(Records provided)

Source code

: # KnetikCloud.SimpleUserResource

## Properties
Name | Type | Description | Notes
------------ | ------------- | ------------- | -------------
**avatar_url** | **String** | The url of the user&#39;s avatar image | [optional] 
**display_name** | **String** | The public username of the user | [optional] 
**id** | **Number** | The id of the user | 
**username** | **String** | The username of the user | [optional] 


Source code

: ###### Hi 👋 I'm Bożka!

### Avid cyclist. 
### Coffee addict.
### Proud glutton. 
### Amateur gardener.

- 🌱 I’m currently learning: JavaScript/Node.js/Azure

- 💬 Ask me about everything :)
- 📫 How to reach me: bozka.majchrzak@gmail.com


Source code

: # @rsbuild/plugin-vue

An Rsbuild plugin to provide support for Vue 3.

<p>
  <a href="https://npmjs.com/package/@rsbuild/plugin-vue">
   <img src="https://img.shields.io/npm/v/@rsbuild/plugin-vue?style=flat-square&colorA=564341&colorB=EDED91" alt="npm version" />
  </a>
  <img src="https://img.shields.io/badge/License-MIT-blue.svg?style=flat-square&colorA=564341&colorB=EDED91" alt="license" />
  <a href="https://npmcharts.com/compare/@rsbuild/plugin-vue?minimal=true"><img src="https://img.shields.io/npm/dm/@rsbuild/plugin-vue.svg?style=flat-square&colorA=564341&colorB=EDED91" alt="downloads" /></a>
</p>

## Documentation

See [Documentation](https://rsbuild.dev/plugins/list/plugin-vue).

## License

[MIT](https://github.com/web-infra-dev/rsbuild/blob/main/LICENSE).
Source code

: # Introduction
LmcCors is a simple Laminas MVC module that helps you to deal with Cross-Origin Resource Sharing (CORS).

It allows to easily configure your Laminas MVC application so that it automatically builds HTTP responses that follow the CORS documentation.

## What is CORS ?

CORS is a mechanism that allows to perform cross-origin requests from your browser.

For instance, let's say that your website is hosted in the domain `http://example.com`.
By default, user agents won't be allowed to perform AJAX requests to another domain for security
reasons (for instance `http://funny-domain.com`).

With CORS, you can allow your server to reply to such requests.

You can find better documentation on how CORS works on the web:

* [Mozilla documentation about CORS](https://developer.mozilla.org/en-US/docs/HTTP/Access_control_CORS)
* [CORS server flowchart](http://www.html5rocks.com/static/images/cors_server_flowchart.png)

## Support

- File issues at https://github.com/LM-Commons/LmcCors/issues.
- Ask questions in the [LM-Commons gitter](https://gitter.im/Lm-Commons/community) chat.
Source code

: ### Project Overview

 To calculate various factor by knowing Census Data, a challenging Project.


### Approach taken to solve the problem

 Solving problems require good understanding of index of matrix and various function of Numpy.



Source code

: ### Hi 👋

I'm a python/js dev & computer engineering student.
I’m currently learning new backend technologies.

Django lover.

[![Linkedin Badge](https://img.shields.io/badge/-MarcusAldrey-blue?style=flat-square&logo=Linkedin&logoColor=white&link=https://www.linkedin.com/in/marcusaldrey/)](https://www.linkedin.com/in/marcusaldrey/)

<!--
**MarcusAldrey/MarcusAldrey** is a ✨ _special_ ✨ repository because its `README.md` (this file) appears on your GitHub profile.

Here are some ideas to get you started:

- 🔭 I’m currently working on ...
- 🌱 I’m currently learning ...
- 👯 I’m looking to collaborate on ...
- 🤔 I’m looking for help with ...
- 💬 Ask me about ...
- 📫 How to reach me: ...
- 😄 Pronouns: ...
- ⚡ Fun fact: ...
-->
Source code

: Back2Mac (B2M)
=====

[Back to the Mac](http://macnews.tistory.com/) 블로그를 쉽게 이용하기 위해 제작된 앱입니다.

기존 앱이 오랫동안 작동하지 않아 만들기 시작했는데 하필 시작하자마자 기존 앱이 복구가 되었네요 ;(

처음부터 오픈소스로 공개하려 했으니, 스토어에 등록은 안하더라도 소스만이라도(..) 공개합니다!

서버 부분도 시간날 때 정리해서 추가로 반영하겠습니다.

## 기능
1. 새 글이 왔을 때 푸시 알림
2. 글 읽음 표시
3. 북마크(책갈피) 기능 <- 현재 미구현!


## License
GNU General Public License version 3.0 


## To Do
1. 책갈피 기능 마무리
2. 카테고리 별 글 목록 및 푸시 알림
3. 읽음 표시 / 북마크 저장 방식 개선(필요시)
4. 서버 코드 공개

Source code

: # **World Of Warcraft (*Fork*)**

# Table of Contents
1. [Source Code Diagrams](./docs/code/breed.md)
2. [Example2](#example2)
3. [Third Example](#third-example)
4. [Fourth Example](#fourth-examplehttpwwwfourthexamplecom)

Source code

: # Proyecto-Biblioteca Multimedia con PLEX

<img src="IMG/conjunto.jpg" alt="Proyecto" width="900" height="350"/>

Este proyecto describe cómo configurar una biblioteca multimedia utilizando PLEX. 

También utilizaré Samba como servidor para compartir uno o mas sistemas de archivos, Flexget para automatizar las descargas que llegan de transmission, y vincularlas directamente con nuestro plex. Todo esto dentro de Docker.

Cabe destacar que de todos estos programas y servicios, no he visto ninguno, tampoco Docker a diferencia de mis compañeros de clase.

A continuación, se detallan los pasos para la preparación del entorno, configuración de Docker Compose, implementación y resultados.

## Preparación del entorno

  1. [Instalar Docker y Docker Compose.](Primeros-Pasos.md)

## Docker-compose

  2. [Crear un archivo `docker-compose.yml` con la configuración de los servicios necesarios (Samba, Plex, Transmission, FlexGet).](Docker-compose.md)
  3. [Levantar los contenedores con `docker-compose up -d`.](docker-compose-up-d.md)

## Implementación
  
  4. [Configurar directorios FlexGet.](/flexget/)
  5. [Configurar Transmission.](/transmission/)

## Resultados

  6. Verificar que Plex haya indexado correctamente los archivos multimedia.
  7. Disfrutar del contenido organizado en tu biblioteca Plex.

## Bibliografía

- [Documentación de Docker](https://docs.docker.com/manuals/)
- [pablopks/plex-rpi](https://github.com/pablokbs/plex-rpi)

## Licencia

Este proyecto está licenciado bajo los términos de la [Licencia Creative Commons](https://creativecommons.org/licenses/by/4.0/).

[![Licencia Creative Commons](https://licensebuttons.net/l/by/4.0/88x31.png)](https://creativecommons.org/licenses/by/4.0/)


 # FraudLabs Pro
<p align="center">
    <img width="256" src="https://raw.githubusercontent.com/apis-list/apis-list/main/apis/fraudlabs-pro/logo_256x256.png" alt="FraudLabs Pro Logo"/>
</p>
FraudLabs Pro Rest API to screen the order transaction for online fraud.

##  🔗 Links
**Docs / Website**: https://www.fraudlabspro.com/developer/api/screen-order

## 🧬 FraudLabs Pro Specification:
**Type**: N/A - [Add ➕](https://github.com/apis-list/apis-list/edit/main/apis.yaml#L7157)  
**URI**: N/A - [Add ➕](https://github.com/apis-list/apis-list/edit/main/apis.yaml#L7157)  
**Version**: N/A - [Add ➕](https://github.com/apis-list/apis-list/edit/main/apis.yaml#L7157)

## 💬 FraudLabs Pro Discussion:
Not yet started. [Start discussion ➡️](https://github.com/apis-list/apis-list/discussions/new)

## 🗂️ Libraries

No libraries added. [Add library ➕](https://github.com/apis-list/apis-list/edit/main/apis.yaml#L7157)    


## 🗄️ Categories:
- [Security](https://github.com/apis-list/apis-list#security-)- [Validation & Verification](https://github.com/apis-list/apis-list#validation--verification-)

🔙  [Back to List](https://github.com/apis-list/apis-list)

(End Records provided)

▸ **Exercise brief**
Go line by line through the data and copy any that contain "href".

▸ **Solution for this problem**
  <a href="https://npmjs.com/package/@rsbuild/plugin-vue">
  <a href="https://npmcharts.com/compare/@rsbuild/plugin-vue?minimal=true"><img src="https://img.shields.io/npm/dm/@rsbuild/plugin-vue.svg?style=flat-square&colorA=564341&colorB=EDED91" alt="downloads" /></a>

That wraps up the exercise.